— Study text —
Sunday, October 25, 2009

Big heart makes teacher proud

From the Parkville Luminary, 10-23-09

One of the great things about being a teacher is the way you feel when your students make you proud. For example, my recent graduate who is producing videos for NFL Films makes me proud, as does my former Model UN student who was recently hired as a diplomat at the United Nations.

I also have a number of current students of whom I’m proud, but none more so than Laura Cornett. When my son grows up, I want him to be like Laura (well, not exactly like Laura, but you catch my drift).

Laura is a terrific “A” student, but that’s not why I’m proud of her. She is a hard, dedicated worker, and a real leader among the communications students, but that’s not why I’m proud of her, either, though that’s a good thing.

No, I’m proud of Laura because of the kind of person she is. I haven’t met many people at Park or anywhere else who have a heart as big as Laura’s.

Most of my public relations students seek internships at big, prestigious PR firms, or big corporations with big, well paid PR staffs. Certainly, there’s nothing wrong with that. Laura, as you can guess, chose a different path. She chose to do an internship with Synergy Services, which provides “safe places for victims of violence, and empowers survivors to rise above their circumstances and to educate the entire community.” They aided 40,000 people last year. ( Laura created the fundraiser Bake and Share for Synergy to provide funds and positive adult interaction to abused and homeless teens. Her focus with Synergy is on the teens and providing them with an opportunity for them to experience good adult relationships since most of them have had extremely negative experiences. She began her internship, which was supposed to be a semester long, about a year ago. Yet, to her credit, she remains on the (unpaid) job, volunteering her expertise to help improve the lives of battered women.

When she isn’t swamped at Synergy, or keeping up with her classes, Laura volunteers feeding the homeless at least once a month at Cherith Brook. Located at 12th and Benton in Kansas City, Cherith Brook is a residential Christian community that provides resources like showers, clothes, and food to those in need.

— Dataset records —
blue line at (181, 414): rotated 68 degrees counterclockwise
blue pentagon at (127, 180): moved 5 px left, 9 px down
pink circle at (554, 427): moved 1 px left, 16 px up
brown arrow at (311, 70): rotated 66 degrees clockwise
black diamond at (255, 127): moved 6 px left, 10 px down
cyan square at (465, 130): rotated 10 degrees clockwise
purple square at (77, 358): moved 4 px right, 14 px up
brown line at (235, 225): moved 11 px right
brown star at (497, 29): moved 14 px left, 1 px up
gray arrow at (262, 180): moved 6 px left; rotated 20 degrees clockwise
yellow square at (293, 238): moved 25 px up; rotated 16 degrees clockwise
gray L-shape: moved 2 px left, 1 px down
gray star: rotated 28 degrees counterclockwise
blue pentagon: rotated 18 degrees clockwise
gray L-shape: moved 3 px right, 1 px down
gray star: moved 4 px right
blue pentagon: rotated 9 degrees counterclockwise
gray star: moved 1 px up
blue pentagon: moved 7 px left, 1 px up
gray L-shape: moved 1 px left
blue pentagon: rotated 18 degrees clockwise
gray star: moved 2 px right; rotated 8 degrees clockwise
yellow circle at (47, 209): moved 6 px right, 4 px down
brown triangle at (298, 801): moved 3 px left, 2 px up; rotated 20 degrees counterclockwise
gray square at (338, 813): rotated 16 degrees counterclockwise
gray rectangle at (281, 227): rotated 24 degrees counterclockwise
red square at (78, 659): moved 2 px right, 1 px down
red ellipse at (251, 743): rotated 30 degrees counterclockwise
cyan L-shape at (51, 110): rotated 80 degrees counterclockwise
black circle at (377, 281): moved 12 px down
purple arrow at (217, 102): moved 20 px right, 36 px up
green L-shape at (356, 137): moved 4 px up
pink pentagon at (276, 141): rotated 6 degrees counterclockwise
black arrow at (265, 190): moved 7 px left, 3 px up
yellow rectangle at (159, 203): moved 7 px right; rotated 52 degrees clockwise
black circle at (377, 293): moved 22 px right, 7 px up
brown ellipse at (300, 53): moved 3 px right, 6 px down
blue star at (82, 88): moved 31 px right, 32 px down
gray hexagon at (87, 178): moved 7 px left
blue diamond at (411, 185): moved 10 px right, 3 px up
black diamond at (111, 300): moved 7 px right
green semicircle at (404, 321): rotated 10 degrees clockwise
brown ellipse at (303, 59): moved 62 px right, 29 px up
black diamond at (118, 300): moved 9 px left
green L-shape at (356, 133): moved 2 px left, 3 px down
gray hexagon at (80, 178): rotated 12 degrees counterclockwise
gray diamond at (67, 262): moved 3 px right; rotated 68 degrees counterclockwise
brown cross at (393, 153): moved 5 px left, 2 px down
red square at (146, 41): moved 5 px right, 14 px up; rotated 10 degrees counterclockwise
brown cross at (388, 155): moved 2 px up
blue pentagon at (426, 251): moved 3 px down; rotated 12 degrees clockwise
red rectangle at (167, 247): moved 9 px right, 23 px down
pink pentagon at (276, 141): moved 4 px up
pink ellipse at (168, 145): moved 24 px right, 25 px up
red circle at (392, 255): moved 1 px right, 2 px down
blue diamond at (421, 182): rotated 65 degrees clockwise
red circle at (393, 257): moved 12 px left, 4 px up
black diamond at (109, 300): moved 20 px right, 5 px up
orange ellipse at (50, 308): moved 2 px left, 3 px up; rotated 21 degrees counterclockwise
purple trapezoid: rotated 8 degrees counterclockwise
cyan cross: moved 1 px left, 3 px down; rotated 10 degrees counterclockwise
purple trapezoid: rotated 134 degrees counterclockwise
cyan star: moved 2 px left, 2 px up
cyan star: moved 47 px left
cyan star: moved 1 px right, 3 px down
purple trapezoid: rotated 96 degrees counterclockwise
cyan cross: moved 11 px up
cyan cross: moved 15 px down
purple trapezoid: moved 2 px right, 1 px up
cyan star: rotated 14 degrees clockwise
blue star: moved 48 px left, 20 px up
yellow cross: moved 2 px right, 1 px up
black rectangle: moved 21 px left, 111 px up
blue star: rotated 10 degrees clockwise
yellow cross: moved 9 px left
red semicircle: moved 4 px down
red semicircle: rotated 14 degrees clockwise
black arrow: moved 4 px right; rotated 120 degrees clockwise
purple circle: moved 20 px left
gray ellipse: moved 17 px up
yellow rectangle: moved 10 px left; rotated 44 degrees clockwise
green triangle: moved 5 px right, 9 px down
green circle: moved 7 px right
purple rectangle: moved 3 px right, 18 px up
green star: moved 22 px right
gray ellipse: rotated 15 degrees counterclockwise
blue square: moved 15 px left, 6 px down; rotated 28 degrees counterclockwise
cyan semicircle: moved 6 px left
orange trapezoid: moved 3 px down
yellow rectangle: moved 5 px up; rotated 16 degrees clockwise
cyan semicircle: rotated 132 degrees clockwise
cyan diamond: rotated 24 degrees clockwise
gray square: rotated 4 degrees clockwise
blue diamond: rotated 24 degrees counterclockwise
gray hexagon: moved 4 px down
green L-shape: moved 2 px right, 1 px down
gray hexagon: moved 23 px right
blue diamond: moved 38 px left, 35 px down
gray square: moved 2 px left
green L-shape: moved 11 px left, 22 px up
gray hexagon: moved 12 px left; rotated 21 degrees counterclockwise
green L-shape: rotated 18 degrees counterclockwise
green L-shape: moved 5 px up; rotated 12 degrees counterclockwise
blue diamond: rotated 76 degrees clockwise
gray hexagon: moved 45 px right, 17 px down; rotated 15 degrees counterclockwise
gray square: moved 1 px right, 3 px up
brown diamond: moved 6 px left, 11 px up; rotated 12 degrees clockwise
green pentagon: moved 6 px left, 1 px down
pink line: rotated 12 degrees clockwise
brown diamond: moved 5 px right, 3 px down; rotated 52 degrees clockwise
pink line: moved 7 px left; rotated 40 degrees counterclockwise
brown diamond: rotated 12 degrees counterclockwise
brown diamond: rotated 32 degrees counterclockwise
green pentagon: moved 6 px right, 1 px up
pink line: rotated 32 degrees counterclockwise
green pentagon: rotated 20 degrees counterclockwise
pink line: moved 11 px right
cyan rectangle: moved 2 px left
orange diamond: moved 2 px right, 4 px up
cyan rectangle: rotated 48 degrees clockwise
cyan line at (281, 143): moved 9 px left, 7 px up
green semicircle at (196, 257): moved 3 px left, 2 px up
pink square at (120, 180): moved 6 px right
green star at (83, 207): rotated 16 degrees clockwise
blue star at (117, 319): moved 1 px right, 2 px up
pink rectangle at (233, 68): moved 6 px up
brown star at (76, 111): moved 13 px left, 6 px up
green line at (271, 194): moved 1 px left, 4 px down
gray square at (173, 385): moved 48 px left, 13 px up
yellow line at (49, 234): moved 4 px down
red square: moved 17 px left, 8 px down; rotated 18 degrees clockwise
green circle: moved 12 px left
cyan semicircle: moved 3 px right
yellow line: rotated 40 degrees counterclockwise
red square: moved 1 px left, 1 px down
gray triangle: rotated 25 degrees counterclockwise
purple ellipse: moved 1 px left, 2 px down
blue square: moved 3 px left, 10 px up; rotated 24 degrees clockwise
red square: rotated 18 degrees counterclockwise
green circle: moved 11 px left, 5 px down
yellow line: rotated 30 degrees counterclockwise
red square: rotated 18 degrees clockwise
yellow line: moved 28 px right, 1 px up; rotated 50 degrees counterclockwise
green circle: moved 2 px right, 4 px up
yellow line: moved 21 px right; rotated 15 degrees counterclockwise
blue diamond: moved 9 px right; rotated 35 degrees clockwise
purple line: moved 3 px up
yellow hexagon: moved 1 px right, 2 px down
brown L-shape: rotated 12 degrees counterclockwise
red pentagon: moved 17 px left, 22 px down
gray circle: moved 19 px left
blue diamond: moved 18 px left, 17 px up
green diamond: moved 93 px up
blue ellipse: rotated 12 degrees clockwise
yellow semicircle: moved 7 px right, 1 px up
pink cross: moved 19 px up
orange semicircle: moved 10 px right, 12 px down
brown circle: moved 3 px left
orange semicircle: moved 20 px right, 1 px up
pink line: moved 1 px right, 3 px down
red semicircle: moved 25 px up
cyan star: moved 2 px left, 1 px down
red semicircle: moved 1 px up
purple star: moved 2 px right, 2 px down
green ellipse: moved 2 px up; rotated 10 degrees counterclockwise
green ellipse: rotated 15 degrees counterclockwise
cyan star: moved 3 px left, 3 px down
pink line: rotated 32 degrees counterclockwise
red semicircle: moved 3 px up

— Work instructions —
1. Quote the Laura Cornett column between "From the Parkville" and "big as Laura’s.", inclusive.
2. Answer these questions from the Laura Cornett column:
(a) In which newspaper did the column appear, and on what date?
(b) With which organization did Laura choose to do her internship?
(c) At what location in Kansas City is Cherith Brook?

— Responses per task —
1.
From the Parkville Luminary, 10-23-09

One of the great things about being a teacher is the way you feel when your students make you proud. For example, my recent graduate who is producing videos for NFL Films makes me proud, as does my former Model UN student who was recently hired as a diplomat at the United Nations.

I also have a number of current students of whom I’m proud, but none more so than Laura Cornett. When my son grows up, I want him to be like Laura (well, not exactly like Laura, but you catch my drift).

Laura is a terrific “A” student, but that’s not why I’m proud of her. She is a hard, dedicated worker, and a real leader among the communications students, but that’s not why I’m proud of her, either, though that’s a good thing.

No, I’m proud of Laura because of the kind of person she is. I haven’t met many people at Park or anywhere else who have a heart as big as Laura’s.

2.
(a) The Parkville Luminary, 10-23-09
(b) Synergy Services
(c) 12th and Benton